The freak weather condition, which could play havoc with crops and, indirectly, with financial markets, has emerged as a key factor for global investors in emerging markets from Latin America to Africa.

Jagadish Shukla, head of the Washington-based Institute of Global Environment and Society, told a scientific gathering in Geneva that the phenomenon, which disrupts global rainfall and wind patterns, caused record sea surface temperatures in July.

The weather pattern could be ``the climate event of the century,'' he was quoted in a statement as telling delegates at Geneva's Conference on the World Climate Research Program, which is being attended by 300 scientists from more than 100 countries.

El Nino is an abnormal state of the ocean-atmosphere system in the tropical Pacific which causes exceptionally warm and long-lived ocean currents. It affects the weather not only locally but can also can cause droughts or flooding in far-flung regions.

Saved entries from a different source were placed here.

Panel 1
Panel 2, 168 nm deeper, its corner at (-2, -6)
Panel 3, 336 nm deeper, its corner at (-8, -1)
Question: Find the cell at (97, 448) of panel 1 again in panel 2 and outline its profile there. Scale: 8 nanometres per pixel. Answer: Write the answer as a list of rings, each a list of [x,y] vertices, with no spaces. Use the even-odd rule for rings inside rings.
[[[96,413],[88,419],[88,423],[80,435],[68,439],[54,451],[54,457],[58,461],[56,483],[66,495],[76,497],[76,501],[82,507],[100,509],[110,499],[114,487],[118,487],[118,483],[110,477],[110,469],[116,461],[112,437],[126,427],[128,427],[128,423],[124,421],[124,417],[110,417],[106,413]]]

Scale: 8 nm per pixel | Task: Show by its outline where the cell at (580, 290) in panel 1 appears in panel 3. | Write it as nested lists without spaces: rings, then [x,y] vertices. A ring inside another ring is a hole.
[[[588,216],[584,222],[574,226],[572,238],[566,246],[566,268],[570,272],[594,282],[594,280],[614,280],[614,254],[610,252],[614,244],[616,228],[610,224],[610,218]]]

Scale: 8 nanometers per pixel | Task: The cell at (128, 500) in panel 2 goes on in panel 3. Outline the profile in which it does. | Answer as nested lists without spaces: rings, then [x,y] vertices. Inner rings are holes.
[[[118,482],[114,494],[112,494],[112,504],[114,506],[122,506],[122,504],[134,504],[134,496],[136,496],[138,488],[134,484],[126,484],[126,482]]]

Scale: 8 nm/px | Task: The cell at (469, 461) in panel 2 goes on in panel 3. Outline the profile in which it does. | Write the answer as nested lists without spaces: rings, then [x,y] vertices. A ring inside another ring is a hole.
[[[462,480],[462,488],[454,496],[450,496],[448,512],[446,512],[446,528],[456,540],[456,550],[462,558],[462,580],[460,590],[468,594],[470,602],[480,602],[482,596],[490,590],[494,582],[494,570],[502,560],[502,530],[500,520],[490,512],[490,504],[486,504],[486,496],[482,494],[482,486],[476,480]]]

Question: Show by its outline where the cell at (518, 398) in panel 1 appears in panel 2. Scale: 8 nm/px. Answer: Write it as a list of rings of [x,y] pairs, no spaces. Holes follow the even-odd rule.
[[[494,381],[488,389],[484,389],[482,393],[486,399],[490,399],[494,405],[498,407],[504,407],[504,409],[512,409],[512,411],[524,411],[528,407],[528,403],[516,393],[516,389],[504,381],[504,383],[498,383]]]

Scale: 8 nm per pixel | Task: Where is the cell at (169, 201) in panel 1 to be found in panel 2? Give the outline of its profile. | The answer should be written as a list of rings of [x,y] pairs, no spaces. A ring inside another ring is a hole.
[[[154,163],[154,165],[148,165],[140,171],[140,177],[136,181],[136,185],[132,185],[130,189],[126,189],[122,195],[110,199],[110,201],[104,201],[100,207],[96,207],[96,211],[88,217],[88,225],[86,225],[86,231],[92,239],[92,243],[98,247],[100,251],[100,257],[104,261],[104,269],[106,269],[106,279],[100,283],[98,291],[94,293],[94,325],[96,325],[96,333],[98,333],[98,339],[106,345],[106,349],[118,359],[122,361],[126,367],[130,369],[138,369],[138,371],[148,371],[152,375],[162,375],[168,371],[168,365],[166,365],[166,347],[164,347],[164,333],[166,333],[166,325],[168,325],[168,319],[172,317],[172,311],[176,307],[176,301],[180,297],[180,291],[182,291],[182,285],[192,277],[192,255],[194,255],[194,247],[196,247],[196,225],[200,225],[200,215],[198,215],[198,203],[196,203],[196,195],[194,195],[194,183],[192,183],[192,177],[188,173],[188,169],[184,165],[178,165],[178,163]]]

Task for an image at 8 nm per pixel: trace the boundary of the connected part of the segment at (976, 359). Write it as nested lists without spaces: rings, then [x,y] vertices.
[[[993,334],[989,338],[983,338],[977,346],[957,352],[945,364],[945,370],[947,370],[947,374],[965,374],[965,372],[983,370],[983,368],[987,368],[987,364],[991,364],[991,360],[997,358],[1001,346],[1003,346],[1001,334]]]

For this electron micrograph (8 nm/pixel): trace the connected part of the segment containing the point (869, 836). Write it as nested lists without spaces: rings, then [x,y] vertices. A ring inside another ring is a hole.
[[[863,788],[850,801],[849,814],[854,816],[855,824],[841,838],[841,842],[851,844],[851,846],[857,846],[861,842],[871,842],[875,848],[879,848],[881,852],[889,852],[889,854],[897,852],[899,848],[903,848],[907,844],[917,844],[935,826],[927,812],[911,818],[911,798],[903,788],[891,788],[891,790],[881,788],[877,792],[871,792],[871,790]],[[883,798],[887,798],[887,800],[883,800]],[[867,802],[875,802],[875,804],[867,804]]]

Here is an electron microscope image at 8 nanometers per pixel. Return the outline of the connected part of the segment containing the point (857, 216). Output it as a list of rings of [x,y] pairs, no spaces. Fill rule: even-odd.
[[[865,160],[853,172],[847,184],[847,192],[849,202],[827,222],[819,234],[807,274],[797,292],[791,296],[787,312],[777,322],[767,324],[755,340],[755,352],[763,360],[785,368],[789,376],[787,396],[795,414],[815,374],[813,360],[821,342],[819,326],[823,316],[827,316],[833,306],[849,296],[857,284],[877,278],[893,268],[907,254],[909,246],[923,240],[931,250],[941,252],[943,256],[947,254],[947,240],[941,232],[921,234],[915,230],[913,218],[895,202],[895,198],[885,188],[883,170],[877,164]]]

Shukla said that El Nino -- Spanish for ``The Child'' and named after Jesus by Peruvian fishermen because it tends to peak around Christmas -- could surpass this century's strongest episode which peaked in the winter of 1982-83.

That episode, which hit areas of South America and in particular Peru, is estimated to have resulted in the deaths of almost 2,000 people and caused at least $13 billion worth of damage.

South America suffered both flooding and drought as typical rainfall patterns were turned upside down by warming waters.

In Peru, the economy shrank by 12 percent during the period and the national fishing industry was decimated.

There were acute water shortages in Indonesia, the Philippines, Australia and southern Africa, while both the United States and Western Europe were hit by storms and floods.

Investors, crop analysts and economists from West Africa and South America to Australia are closely watching the odd effects of El Nino, which can be a havoc on agricultural and economic output and cause flash flooding that can sever road and rail links.

Forecasts on El Nino allow farmers to plant appropriate crops depending on whether it will be a dry year or unseasonally wet, and take precautions such as pre-emptive flood control measures.

Shukla said forecast models, ocean observations and satellite data showed the sea surface temperature in the eastern tropic Pacific in July had ``exceeded all previous records.''

``Regional manifestations of this major climate event are already being noticed in several parts of the world,'' the Indian-born expert added in a technical presentation to experts. He was expected to give a news briefing later on Wednesday.

The United Nations World Meteorological Organization (WMO), which is hosting the Geneva conference, said that the current strong El Nino episode, expected to persist into early 1998, had caused wetter than normal conditions over the islands of the central tropical Pacific and in Chile and Argentina, and drier than normal conditions over parts of eastern Australia and Indonesia.

In Indonesia, traders say a drought linked to El Nino is already blistering coffee trees, causing fears of a reduced crop, while in the Philippines, weathermen say the phenomenon is causing rice and corn growing areas in the south to dry up.

In the Ivory Coast, where rain picked up in cocoa-producing areas in mid-August, crop analysts say that if an El Nino weather pattern hitting other parts of the world brought dry weather before October, harvest potential could be cut by up to 25 percent.